Paulo Roberto Bretas /Economista.

 

O Brasil atual vive sobre influência de um fenômeno crescente e preocupante: a construção de realidades paralelas. Cada qual monta seu mundo falso. Uma “verdade” para chamar de sua. Desenvolve um currículo do jeito que quer, conta sua história do jeito que lhe deixa mais feliz. Cada um assume uma vida construída no imaginário e divulgada como a verdade em que se quer acreditar. Cada um não é mais o que é, mas sim a propaganda intensiva do que quer ser. Enganar é preciso. Muitos querem viver fantasias, já.

Conto uma mentira e repito “ad infinito”. Uso técnicas de aceleração nas redes sociais. Chego a centenas, milhares, milhões de pessoas. Convenço e venço. Crio-me e recrio-me. Alisto seguidores. Angario a simpatia dos que querem acreditar no meu mundo construído. Formo os bolsões de discussões viciosas e de crenças irracionais compartilhadas. Passo a acreditar naquilo que eu mesmo inventei.

As pessoas movidas por um sentimento de querer vivenciar uma nova realidade, a partir de um sonho, preferem acreditar naquilo que querem acreditar, ou até mesmo naquilo que seja mais fácil de acreditar. Muitos se cansaram de se acharem um nada. Muitos querem ter mesmo sem nada ser. Trata-se de uma formação social psicopata, produtora de personas que criam suas realidades virtuais e as divulgam nas redes sociais. Fazem a publicidade daquilo que querem e não do que são. Falsas imagens, fotos manipuladas, discursos roubados, teses copiadas.

Parte dos cientistas sociais já chamaram esses tempos de era da pós-verdade. Tempos onde as pessoas cheias de decepções, preferem criar suas bolhas de apoio recíproco formando grupos que se confortam e se reforçam. Pessoas que não permitem a divergência e se especializam em ameaçar e expulsar o outro, sempre que este outro não for do grupo em questão. Pessoas que nunca se viram e possivelmente nunca se verão. Porque o encontro com a realidade choca. A verdade assusta, expõem as limitações, as marcas, as cicatrizes, a cor, a falta de maquiagem. A verdade dói, ainda que possa libertar. Tudo é falso, mas é tão bom ser enganado. O novo ópio eletrônico que vicia e engorda o imaginário.
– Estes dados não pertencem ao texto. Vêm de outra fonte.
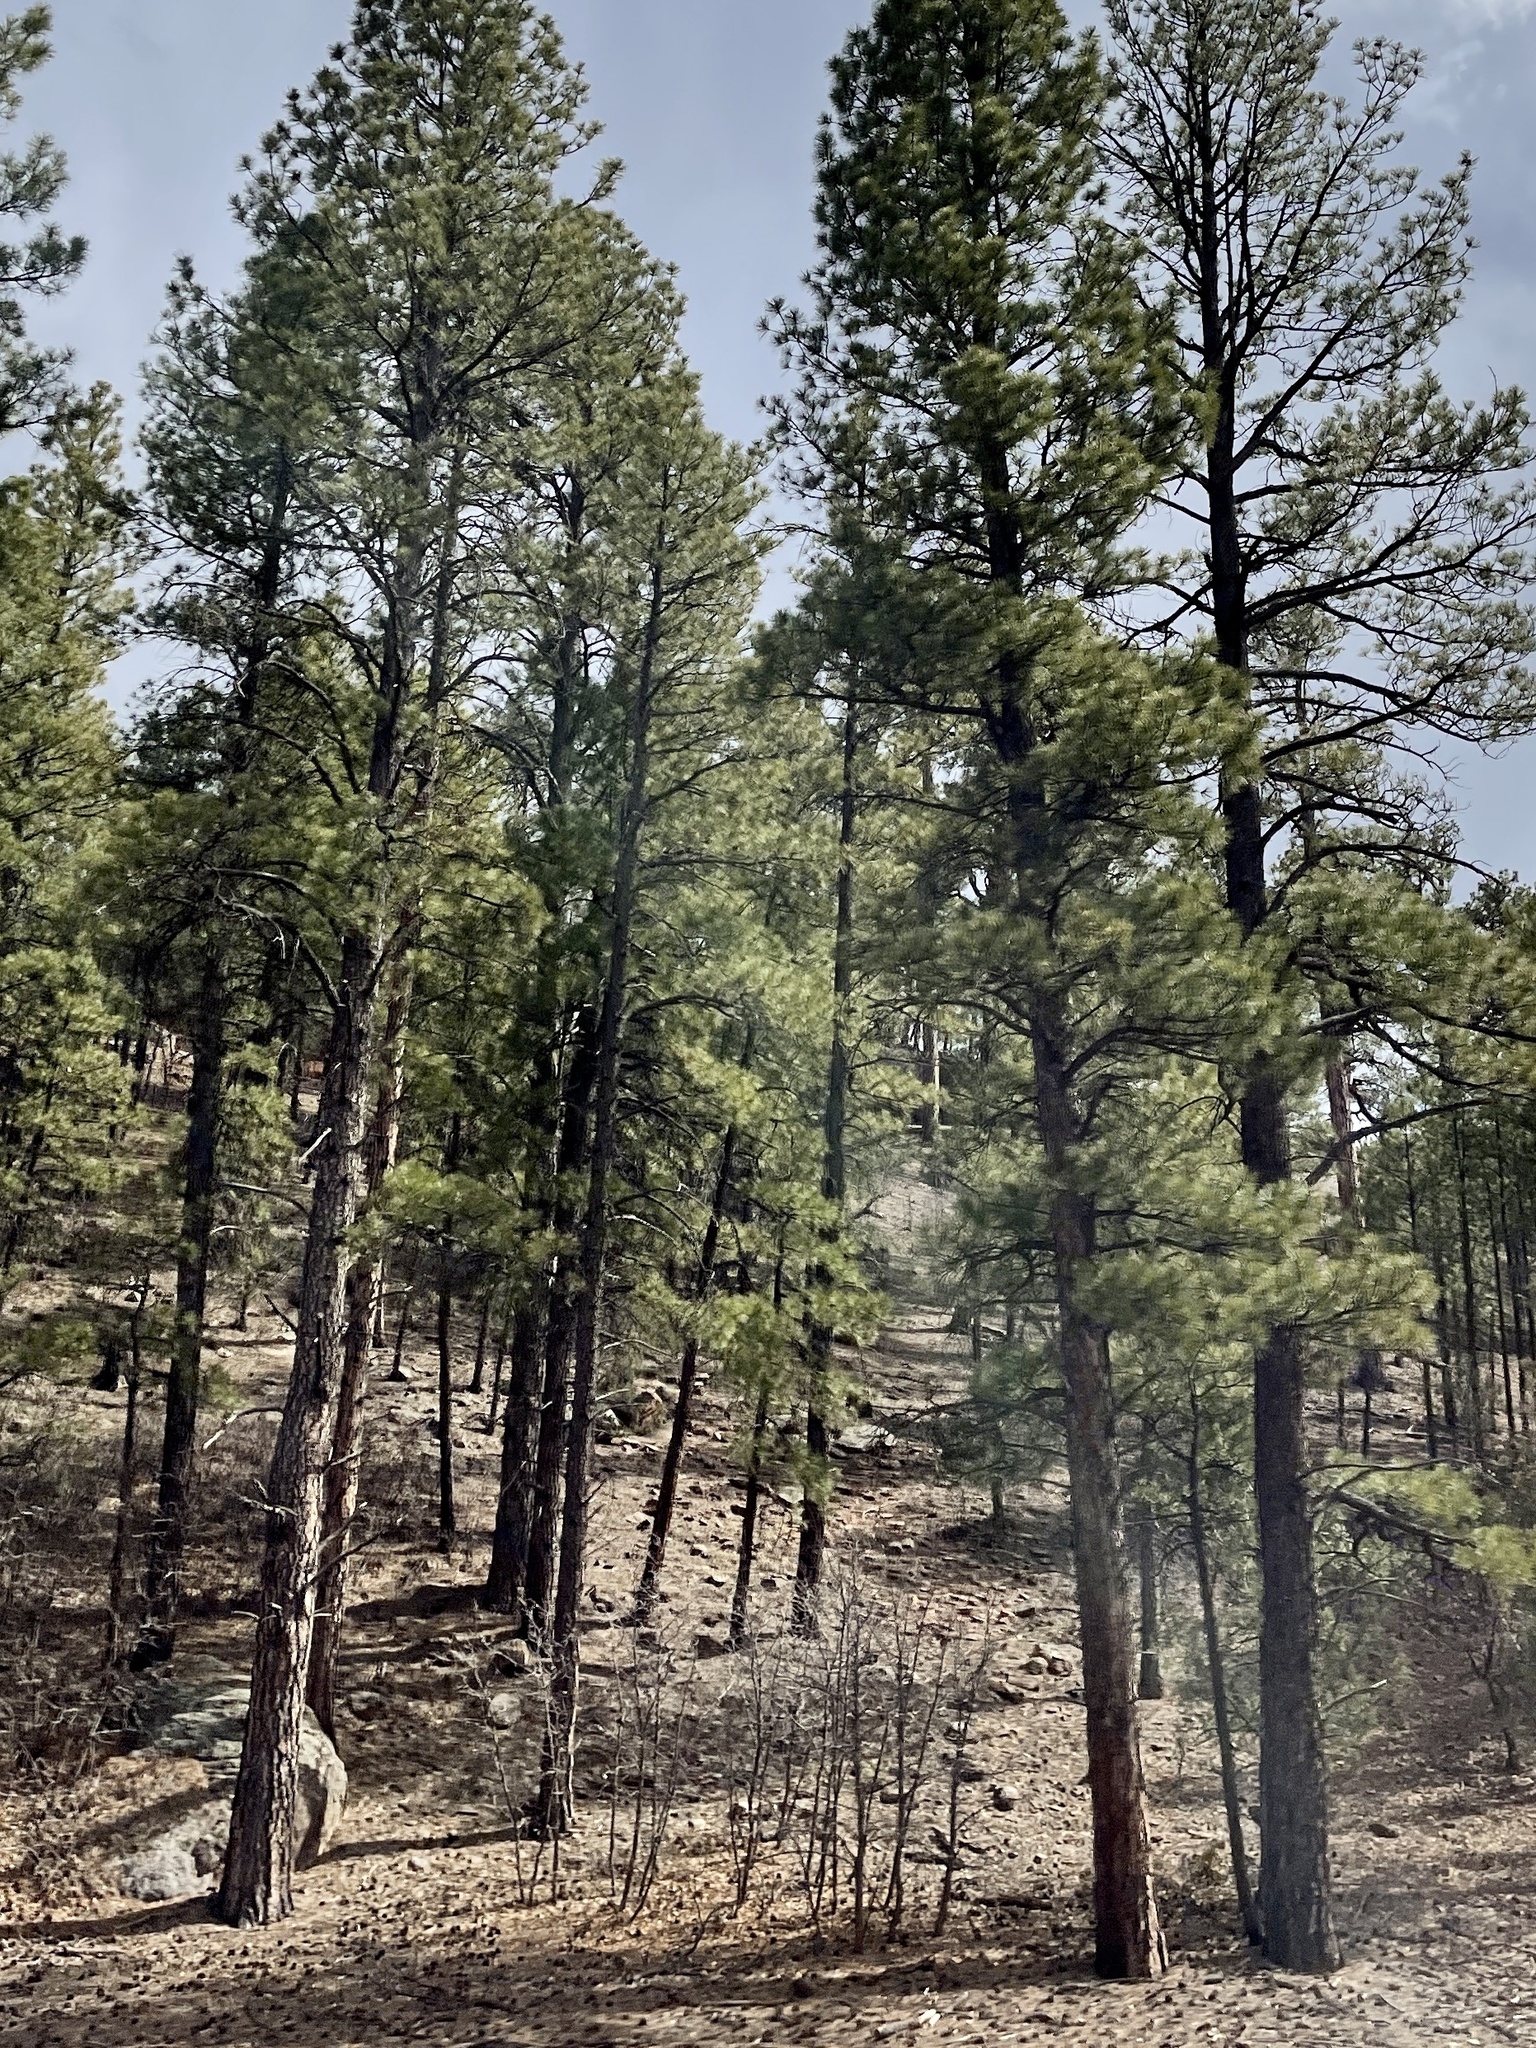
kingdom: Plantae
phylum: Tracheophyta
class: Pinopsida
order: Pinales
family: Pinaceae
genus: Pinus
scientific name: Pinus ponderosa
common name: Western yellow-pine
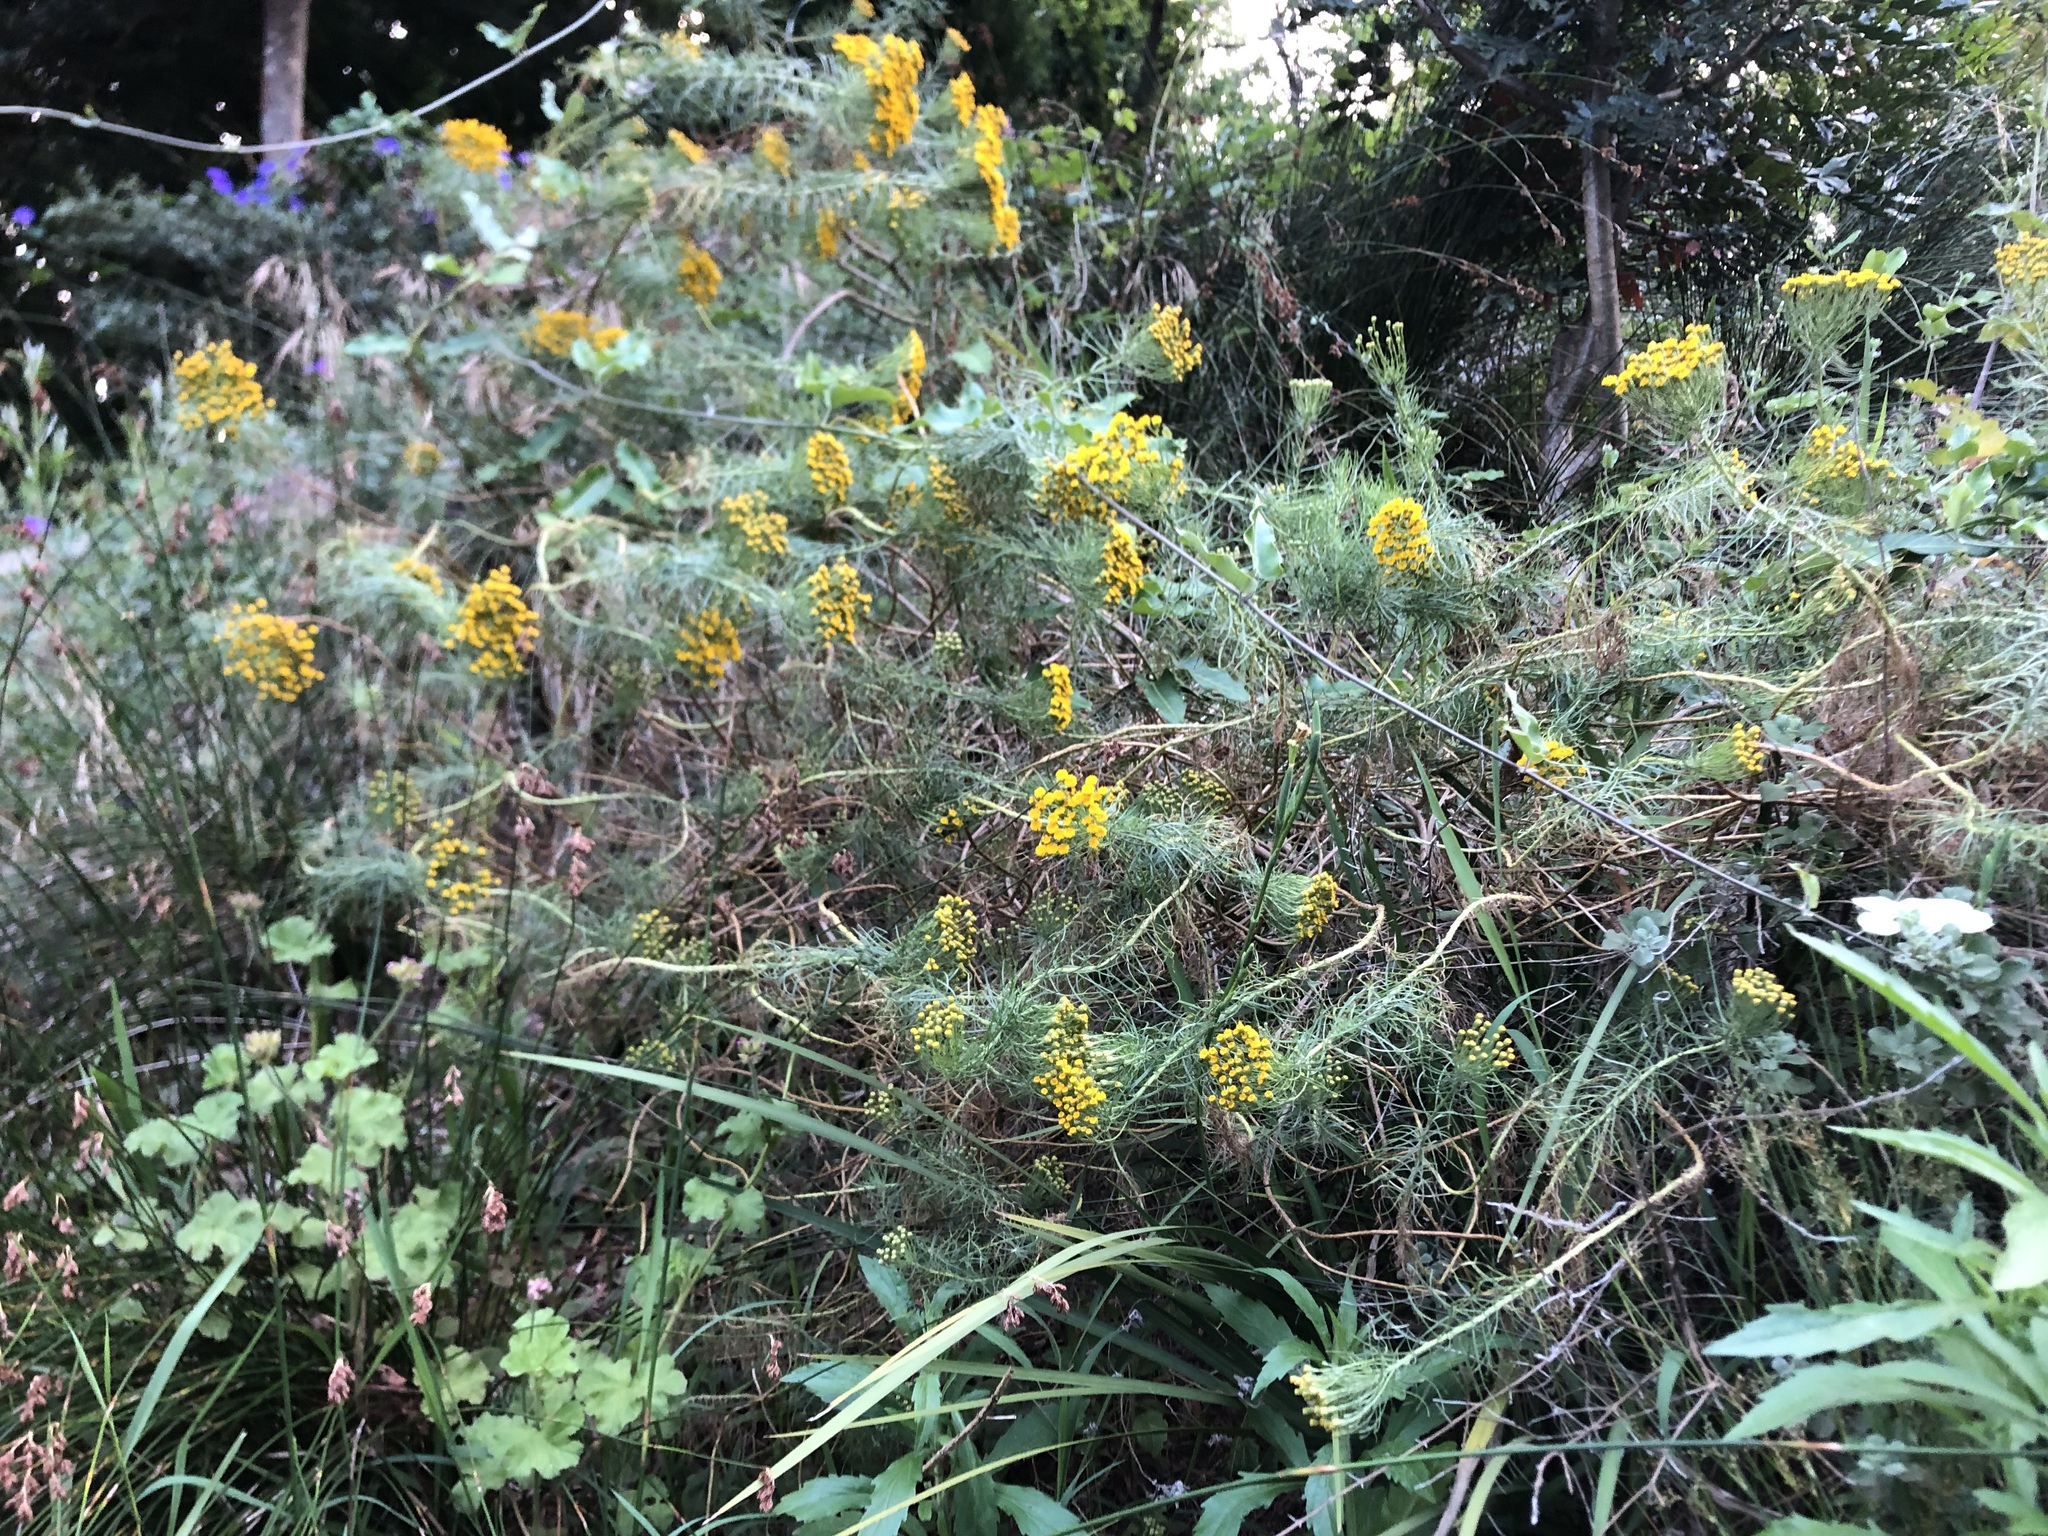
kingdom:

Nesses tempos de mentiras planejadas e de criação de falsas verdades o vale tudo vai envolvendo as pessoas, que já não sabem mais distinguir o certo do duvidoso. Até porque dói menos acreditar na mentira e ter fé nas verdades parciais, que elevam a autoestima e animam o ego. As pessoas perderam a vontade de aceitar o real e o concreto da vida. A ciência que se dane!

Numa sociedade que vai se esfacelando em pequenos grupos tribais digitais, impulsionados pela criação de aldeias virtuais de “amigos” em rede vão sendo criados ritos, textos místicos e crenças muito próximas de novas religiões.

Robôs controlam o planeta Terra e espalham as “boas novas”. Falsos profetas definem os novos mandamentos: odiai uns aos outros, assim como eu odeio aquele se difere de mim. Há quem queira ser enganado em troca do afeto, do pertencimento e por gostar de maneira doentia do brotamento do ódio ao diferente. Em meio a tanta confusão vejo pretos racistas e já ouvi judeus defendendo teorias nazistas. Vi pobres entregando tudo o que tinham para igrejas e vi políticos eleitos atacarem a democracia. Vi os feios se tornarem lindos e idiotas pousarem de intelectuais.

Com intensidade a sociedade vai se esfacelando entre o eu e eles. O nosso time e o de vocês. Algumas vidas são colocadas em patamares mais elevados do que outras. Ganha os corações e as mentes dos controlados quem contar a melhor história.

Enganasse quem achar que tudo isso terá uma solução fácil e pacífica. Engana-se quem acredita que tudo isso vai passar rápido. Na guerra cibernética das tribos que convivem com suas falsas verdades, quase religiosas, sobra espaço para seguir excluindo os diferentes e adotar crenças nas falsas aparências, produzidas coletivamente. O espaço segue aberto para falsos doutores e líderes enganadores.

Receio que em meio a tantas inverdades e mundos virtuais cheguemos ao ponto de eleger uma persona inexistente, um candidato imaginário, com um discurso convincente, uma criação virtual diabolicamente maravilhosa, difundida em redes sociais; e o país será comandado por uma tribo bem articulada, que se esconderá atrás desta criação imaginária, que nunca veremos a não ser em imagens produzidas digitalmente. E seremos todos submetidos ao controle de alguns poucos espertos que ampliarão sua riqueza e o poder. E irão nos convencer que haverá grandes mudanças, para que tudo fique do mesmo jeito que antes.